[[ PROVIDED ENTRIES, beginning ]]

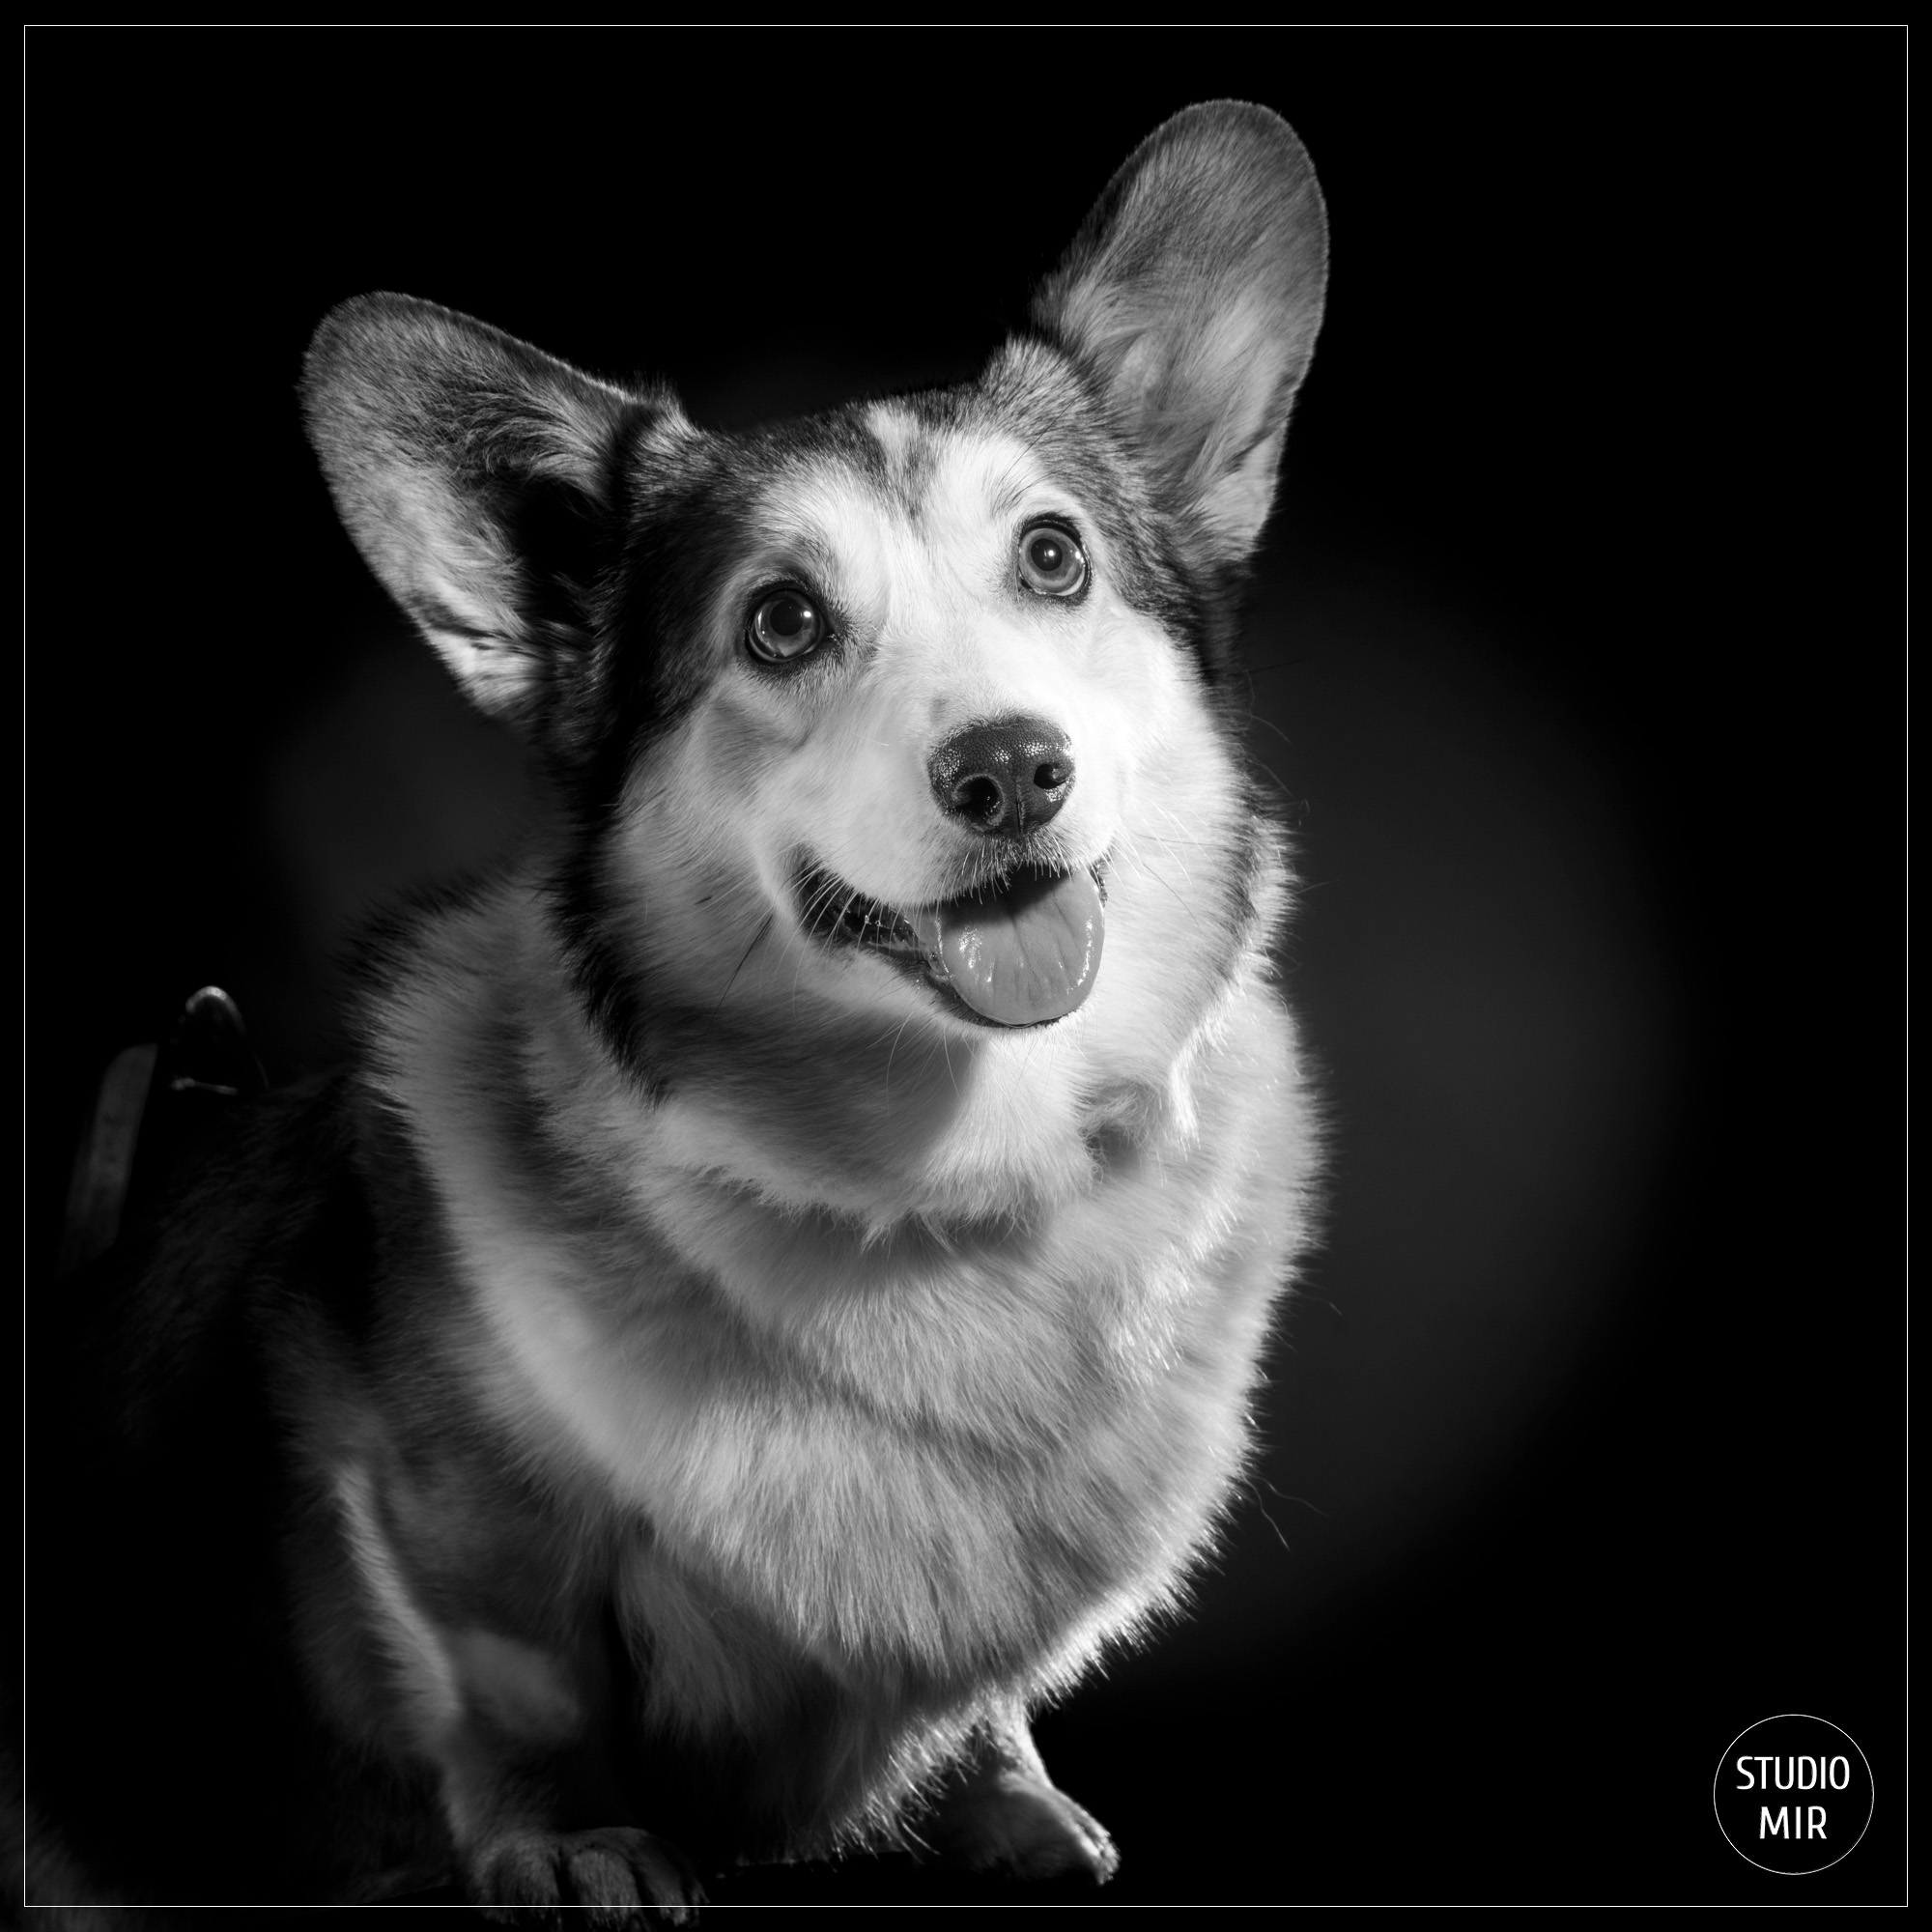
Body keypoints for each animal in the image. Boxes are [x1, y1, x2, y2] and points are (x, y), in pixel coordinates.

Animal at [22, 98, 1329, 1909]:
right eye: (781, 621)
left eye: (1055, 557)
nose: (1011, 769)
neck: (931, 1176)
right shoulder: (437, 1491)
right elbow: (521, 1670)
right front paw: (577, 1840)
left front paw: (1006, 1797)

[[ PROVIDED ENTRIES, end ]]

- TASK PROMPT -
Please print every record exactly as written, without the pictures.

- EXERCISE ANSWER -
Body keypoints for each animal in the image. Boxes are [x1, y1, x2, y2] and points are (x, y), in pixel coordinates.

Animal at [22, 98, 1329, 1909]:
right eye: (781, 621)
left eye: (1055, 557)
nose: (1011, 769)
neck: (931, 1176)
right shoulder: (437, 1491)
right elbow: (521, 1670)
right front paw: (577, 1840)
left front paw: (1006, 1797)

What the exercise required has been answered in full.